Extension of the rank sum test for clustered data: Two-group comparisons with group membership defined at the subunit level

The Wilcoxon rank sum test is widely used for two-group comparisons for normormal data. An assumption of this test is independence of sampling units both between and within groups. In ophthalmology, data are often collected on two eyes of an individual, which are highly correlated. In ophthalmological clinical trials, randomization is usually performed at the subject level, but the unit of analysis is the eye. If the eye is used as the unit of analysis, then a modification to the usual Wilcoxon rank sum variance formula must be made to account for the within-cluster dependence. For some clustered data designs, where the unit of analysis is the subunit, group membership may be defined at the subunit level. For example, in some randomized ophthalmologic clinical trials, different treatments may be applied to fellow eyes of some patients, while the same treatment may be applied to fellow eyes of other patients. In general, binary eye-specific covariates may be present (scored as exposed or unexposed) and one wishes to compare normormally distributed outcomes between exposed and unexposed eyes using the Wilcoxon rank sum test while accounting for the clustering.

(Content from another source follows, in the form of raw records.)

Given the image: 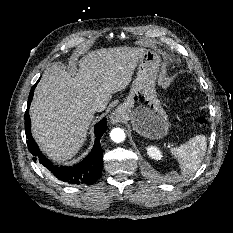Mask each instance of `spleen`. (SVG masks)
I'll return each instance as SVG.
<instances>
[{"mask_svg":"<svg viewBox=\"0 0 233 233\" xmlns=\"http://www.w3.org/2000/svg\"><path fill=\"white\" fill-rule=\"evenodd\" d=\"M206 149V138L203 135H197L178 147L170 148V153L177 160L183 177H188L198 170Z\"/></svg>","mask_w":233,"mask_h":233,"instance_id":"spleen-1","label":"spleen"}]
</instances>
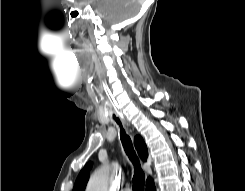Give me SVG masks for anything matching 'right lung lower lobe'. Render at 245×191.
<instances>
[{
  "instance_id": "obj_1",
  "label": "right lung lower lobe",
  "mask_w": 245,
  "mask_h": 191,
  "mask_svg": "<svg viewBox=\"0 0 245 191\" xmlns=\"http://www.w3.org/2000/svg\"><path fill=\"white\" fill-rule=\"evenodd\" d=\"M146 191H156V187L152 178L146 181Z\"/></svg>"
}]
</instances>
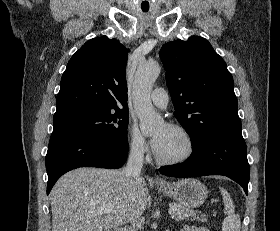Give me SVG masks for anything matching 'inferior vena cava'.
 <instances>
[{
    "mask_svg": "<svg viewBox=\"0 0 280 231\" xmlns=\"http://www.w3.org/2000/svg\"><path fill=\"white\" fill-rule=\"evenodd\" d=\"M143 155L142 143L133 141L131 143L127 165L123 169L126 177H139L143 165ZM124 231H133V229H126L125 227Z\"/></svg>",
    "mask_w": 280,
    "mask_h": 231,
    "instance_id": "inferior-vena-cava-1",
    "label": "inferior vena cava"
}]
</instances>
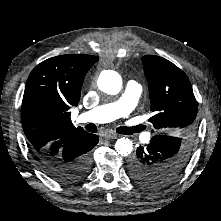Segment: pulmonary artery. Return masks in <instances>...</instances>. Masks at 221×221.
<instances>
[{"label": "pulmonary artery", "mask_w": 221, "mask_h": 221, "mask_svg": "<svg viewBox=\"0 0 221 221\" xmlns=\"http://www.w3.org/2000/svg\"><path fill=\"white\" fill-rule=\"evenodd\" d=\"M142 88L134 80L127 82L124 92L114 102L103 104L78 116L79 122L106 123L126 117L135 108Z\"/></svg>", "instance_id": "e3ab8cb5"}]
</instances>
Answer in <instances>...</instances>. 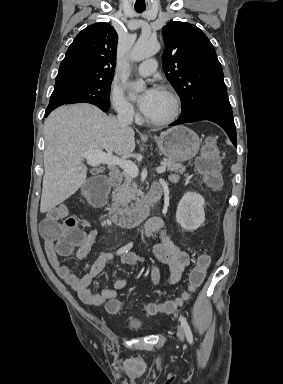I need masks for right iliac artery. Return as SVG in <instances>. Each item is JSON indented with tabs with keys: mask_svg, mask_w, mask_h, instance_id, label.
Listing matches in <instances>:
<instances>
[{
	"mask_svg": "<svg viewBox=\"0 0 283 384\" xmlns=\"http://www.w3.org/2000/svg\"><path fill=\"white\" fill-rule=\"evenodd\" d=\"M133 246V243L130 242L128 243L127 245H125L124 247L120 248L118 251H117V254L121 255L123 253H126L128 252Z\"/></svg>",
	"mask_w": 283,
	"mask_h": 384,
	"instance_id": "obj_1",
	"label": "right iliac artery"
}]
</instances>
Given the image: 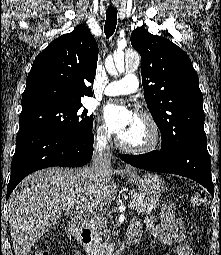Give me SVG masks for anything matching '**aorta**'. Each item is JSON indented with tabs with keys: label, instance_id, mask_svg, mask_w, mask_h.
Returning <instances> with one entry per match:
<instances>
[{
	"label": "aorta",
	"instance_id": "762f6f07",
	"mask_svg": "<svg viewBox=\"0 0 221 255\" xmlns=\"http://www.w3.org/2000/svg\"><path fill=\"white\" fill-rule=\"evenodd\" d=\"M139 65V57L134 52H127L125 55L123 53L114 54V66L115 69L122 73L126 70L134 71ZM106 68L109 70V65H106Z\"/></svg>",
	"mask_w": 221,
	"mask_h": 255
}]
</instances>
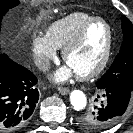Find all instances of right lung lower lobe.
<instances>
[{"label": "right lung lower lobe", "mask_w": 133, "mask_h": 133, "mask_svg": "<svg viewBox=\"0 0 133 133\" xmlns=\"http://www.w3.org/2000/svg\"><path fill=\"white\" fill-rule=\"evenodd\" d=\"M36 83L28 69L0 54V130H15L27 122L39 99Z\"/></svg>", "instance_id": "obj_1"}]
</instances>
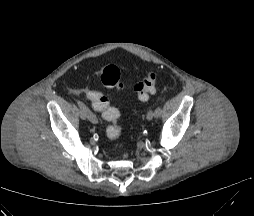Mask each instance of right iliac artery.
I'll list each match as a JSON object with an SVG mask.
<instances>
[{
    "label": "right iliac artery",
    "mask_w": 254,
    "mask_h": 216,
    "mask_svg": "<svg viewBox=\"0 0 254 216\" xmlns=\"http://www.w3.org/2000/svg\"><path fill=\"white\" fill-rule=\"evenodd\" d=\"M78 106L80 107V109L84 110L88 116V119L94 123V124H97L98 123V118L96 117L95 114H93L89 108L80 100H76Z\"/></svg>",
    "instance_id": "82829eb1"
}]
</instances>
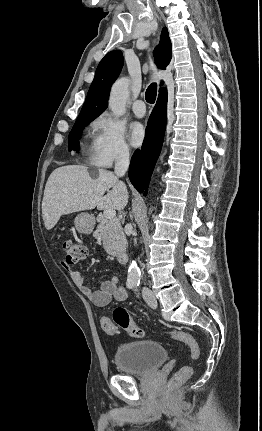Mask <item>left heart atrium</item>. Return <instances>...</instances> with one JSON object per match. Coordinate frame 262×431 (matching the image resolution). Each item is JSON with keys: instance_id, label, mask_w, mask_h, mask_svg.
<instances>
[{"instance_id": "obj_1", "label": "left heart atrium", "mask_w": 262, "mask_h": 431, "mask_svg": "<svg viewBox=\"0 0 262 431\" xmlns=\"http://www.w3.org/2000/svg\"><path fill=\"white\" fill-rule=\"evenodd\" d=\"M128 137L132 146H140L145 138L144 127L140 123H132L129 128Z\"/></svg>"}]
</instances>
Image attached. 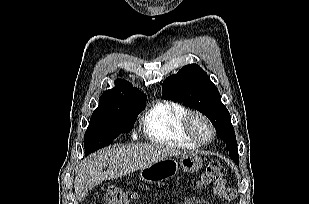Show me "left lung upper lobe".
I'll return each mask as SVG.
<instances>
[{"mask_svg": "<svg viewBox=\"0 0 309 204\" xmlns=\"http://www.w3.org/2000/svg\"><path fill=\"white\" fill-rule=\"evenodd\" d=\"M162 97L183 103L208 117L219 137L225 141L231 159L239 163L230 114L221 102L217 87L199 65H186L177 74L166 78L162 85Z\"/></svg>", "mask_w": 309, "mask_h": 204, "instance_id": "1", "label": "left lung upper lobe"}]
</instances>
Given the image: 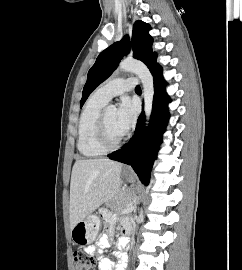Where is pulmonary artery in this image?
<instances>
[{
  "mask_svg": "<svg viewBox=\"0 0 242 270\" xmlns=\"http://www.w3.org/2000/svg\"><path fill=\"white\" fill-rule=\"evenodd\" d=\"M136 87L135 78H116L106 82L99 87L94 96L102 101L108 102L113 97L123 94Z\"/></svg>",
  "mask_w": 242,
  "mask_h": 270,
  "instance_id": "obj_1",
  "label": "pulmonary artery"
}]
</instances>
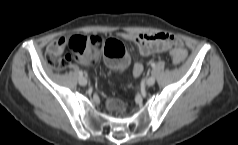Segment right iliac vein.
I'll return each instance as SVG.
<instances>
[{
	"mask_svg": "<svg viewBox=\"0 0 238 145\" xmlns=\"http://www.w3.org/2000/svg\"><path fill=\"white\" fill-rule=\"evenodd\" d=\"M79 84L83 85V86L86 85L87 84V79L85 77L81 76L79 78Z\"/></svg>",
	"mask_w": 238,
	"mask_h": 145,
	"instance_id": "right-iliac-vein-1",
	"label": "right iliac vein"
}]
</instances>
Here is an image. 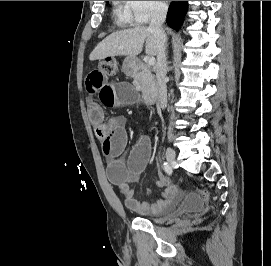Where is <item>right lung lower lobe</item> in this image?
Listing matches in <instances>:
<instances>
[{
    "label": "right lung lower lobe",
    "mask_w": 271,
    "mask_h": 266,
    "mask_svg": "<svg viewBox=\"0 0 271 266\" xmlns=\"http://www.w3.org/2000/svg\"><path fill=\"white\" fill-rule=\"evenodd\" d=\"M187 9L188 1L172 2L167 13L168 25L175 30H179L183 23Z\"/></svg>",
    "instance_id": "right-lung-lower-lobe-1"
}]
</instances>
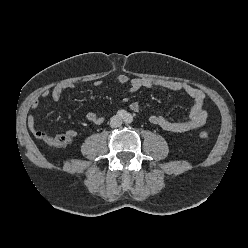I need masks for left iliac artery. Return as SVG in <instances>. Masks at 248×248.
<instances>
[{
	"label": "left iliac artery",
	"instance_id": "obj_1",
	"mask_svg": "<svg viewBox=\"0 0 248 248\" xmlns=\"http://www.w3.org/2000/svg\"><path fill=\"white\" fill-rule=\"evenodd\" d=\"M133 121V117L130 114H127L126 118H125V122L127 124H130Z\"/></svg>",
	"mask_w": 248,
	"mask_h": 248
}]
</instances>
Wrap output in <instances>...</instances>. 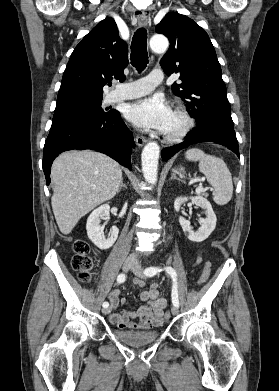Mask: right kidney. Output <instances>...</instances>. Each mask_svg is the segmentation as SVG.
Listing matches in <instances>:
<instances>
[{
    "label": "right kidney",
    "mask_w": 279,
    "mask_h": 391,
    "mask_svg": "<svg viewBox=\"0 0 279 391\" xmlns=\"http://www.w3.org/2000/svg\"><path fill=\"white\" fill-rule=\"evenodd\" d=\"M110 206L103 204L95 209L88 217L86 230L88 238L99 249L106 250L113 246L118 238L119 229L113 226L109 232L108 238H105L103 228L100 226L101 219H107L109 217Z\"/></svg>",
    "instance_id": "1"
}]
</instances>
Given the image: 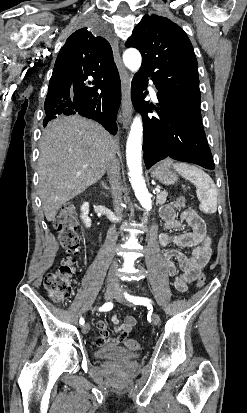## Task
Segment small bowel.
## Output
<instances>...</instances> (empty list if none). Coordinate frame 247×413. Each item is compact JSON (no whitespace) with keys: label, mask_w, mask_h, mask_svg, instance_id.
Segmentation results:
<instances>
[{"label":"small bowel","mask_w":247,"mask_h":413,"mask_svg":"<svg viewBox=\"0 0 247 413\" xmlns=\"http://www.w3.org/2000/svg\"><path fill=\"white\" fill-rule=\"evenodd\" d=\"M161 216L166 231L184 227L185 225H188L191 228L190 232L178 235H172L168 232H163L159 235V244L162 247H166L173 243L178 247L191 249L189 256L184 255L178 250H168L163 255L166 270L170 276L174 277L173 284L175 289L179 292H185L188 283L196 280L199 271L202 270L207 262L204 258V254L208 249L207 239L209 238L206 233V226L201 216L192 207L184 209L179 218H177L175 207L166 205L161 210ZM175 261L178 263L181 272H179ZM111 321L113 323V332L122 333V335H109L107 324L104 321H99L96 324L99 336L97 347L99 349H104L106 347L104 338L107 337L109 341L108 347L110 349H119L121 346L120 342L124 341V336H128L129 332H131L136 325L135 317L130 315L126 316L122 323L117 315H113Z\"/></svg>","instance_id":"1"}]
</instances>
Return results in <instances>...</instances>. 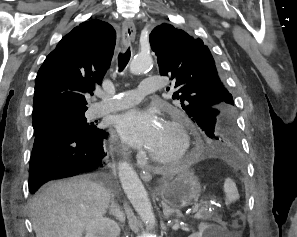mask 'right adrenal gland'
Here are the masks:
<instances>
[{"mask_svg":"<svg viewBox=\"0 0 297 237\" xmlns=\"http://www.w3.org/2000/svg\"><path fill=\"white\" fill-rule=\"evenodd\" d=\"M109 214L114 216L116 220L121 223V227L125 222V214L120 210L118 203L115 201L114 196L111 197V205L109 206Z\"/></svg>","mask_w":297,"mask_h":237,"instance_id":"right-adrenal-gland-1","label":"right adrenal gland"}]
</instances>
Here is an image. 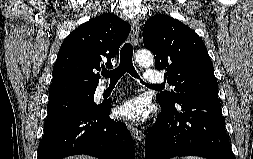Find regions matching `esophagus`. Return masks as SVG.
<instances>
[{"mask_svg":"<svg viewBox=\"0 0 253 159\" xmlns=\"http://www.w3.org/2000/svg\"><path fill=\"white\" fill-rule=\"evenodd\" d=\"M132 33H131V42L134 46L138 45L139 42V22L138 20H133L132 24ZM129 130L131 132L132 138L139 143L143 142L144 134L141 130L137 129L136 127L129 125Z\"/></svg>","mask_w":253,"mask_h":159,"instance_id":"obj_1","label":"esophagus"}]
</instances>
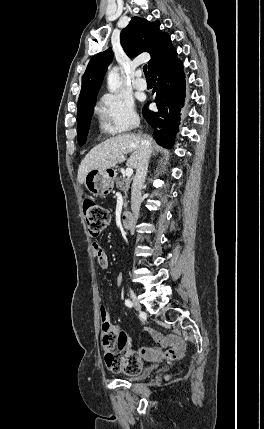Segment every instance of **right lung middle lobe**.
I'll return each mask as SVG.
<instances>
[{
	"label": "right lung middle lobe",
	"instance_id": "right-lung-middle-lobe-1",
	"mask_svg": "<svg viewBox=\"0 0 264 429\" xmlns=\"http://www.w3.org/2000/svg\"><path fill=\"white\" fill-rule=\"evenodd\" d=\"M96 101L78 106L77 113V138L78 143L82 146L86 142L90 120L94 111Z\"/></svg>",
	"mask_w": 264,
	"mask_h": 429
}]
</instances>
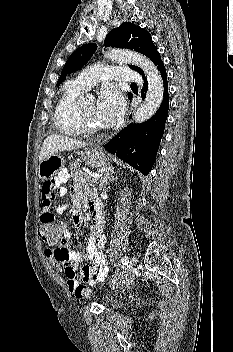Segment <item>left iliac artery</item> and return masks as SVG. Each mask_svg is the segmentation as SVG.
Segmentation results:
<instances>
[{"label": "left iliac artery", "mask_w": 233, "mask_h": 352, "mask_svg": "<svg viewBox=\"0 0 233 352\" xmlns=\"http://www.w3.org/2000/svg\"><path fill=\"white\" fill-rule=\"evenodd\" d=\"M122 265H128L129 264V258L125 255L121 259Z\"/></svg>", "instance_id": "44dca946"}]
</instances>
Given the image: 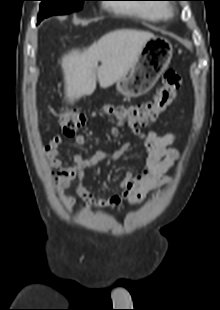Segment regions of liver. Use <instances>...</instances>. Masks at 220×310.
<instances>
[{"mask_svg":"<svg viewBox=\"0 0 220 310\" xmlns=\"http://www.w3.org/2000/svg\"><path fill=\"white\" fill-rule=\"evenodd\" d=\"M153 37L154 34L148 31L115 30L86 49H73L64 55L61 67L66 99L73 102L91 95L96 89L97 79L102 88L114 84L132 67L144 44Z\"/></svg>","mask_w":220,"mask_h":310,"instance_id":"obj_1","label":"liver"}]
</instances>
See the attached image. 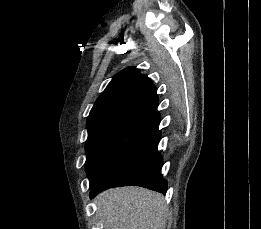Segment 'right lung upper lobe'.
Returning a JSON list of instances; mask_svg holds the SVG:
<instances>
[{"label": "right lung upper lobe", "instance_id": "obj_1", "mask_svg": "<svg viewBox=\"0 0 261 229\" xmlns=\"http://www.w3.org/2000/svg\"><path fill=\"white\" fill-rule=\"evenodd\" d=\"M158 97L152 81L136 68L114 76L87 119V147L126 149L139 130H158Z\"/></svg>", "mask_w": 261, "mask_h": 229}]
</instances>
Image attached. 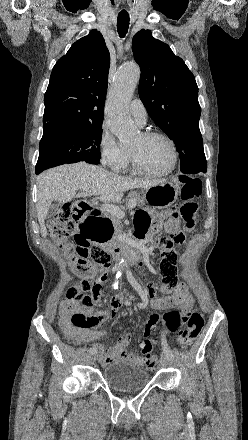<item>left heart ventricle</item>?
<instances>
[{"mask_svg": "<svg viewBox=\"0 0 248 440\" xmlns=\"http://www.w3.org/2000/svg\"><path fill=\"white\" fill-rule=\"evenodd\" d=\"M130 148L136 152L142 166L149 171H165L172 163V148L162 138H145L140 134Z\"/></svg>", "mask_w": 248, "mask_h": 440, "instance_id": "b2bd125f", "label": "left heart ventricle"}]
</instances>
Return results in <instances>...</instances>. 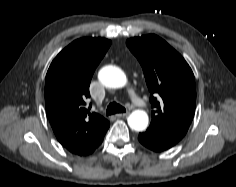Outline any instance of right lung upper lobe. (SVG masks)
I'll return each instance as SVG.
<instances>
[{"instance_id":"obj_1","label":"right lung upper lobe","mask_w":236,"mask_h":187,"mask_svg":"<svg viewBox=\"0 0 236 187\" xmlns=\"http://www.w3.org/2000/svg\"><path fill=\"white\" fill-rule=\"evenodd\" d=\"M111 45L105 38L77 39L52 61L45 81V106L58 141L71 153L86 156L103 141L110 123L90 113L86 101L95 68Z\"/></svg>"}]
</instances>
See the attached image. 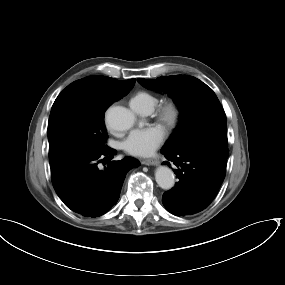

In this article, we present a corrected variance formula for the Wilcoxon rank sum statistic in the setting of eye (subunit)-specific covariates. We apply it to compare ocular itching scores in ocular allergy patients between eyes treated with active versus placebo eye drops, where some patients receive the same eye drop in both eyes, while other patients receive different eye drops in fellow eyes. We also present comparisons between the clustered Wilcoxon test and each of the signed rank tests and mixed model approaches and show dramatic differences in power in favor of the clustered Wilcoxon test for some designs.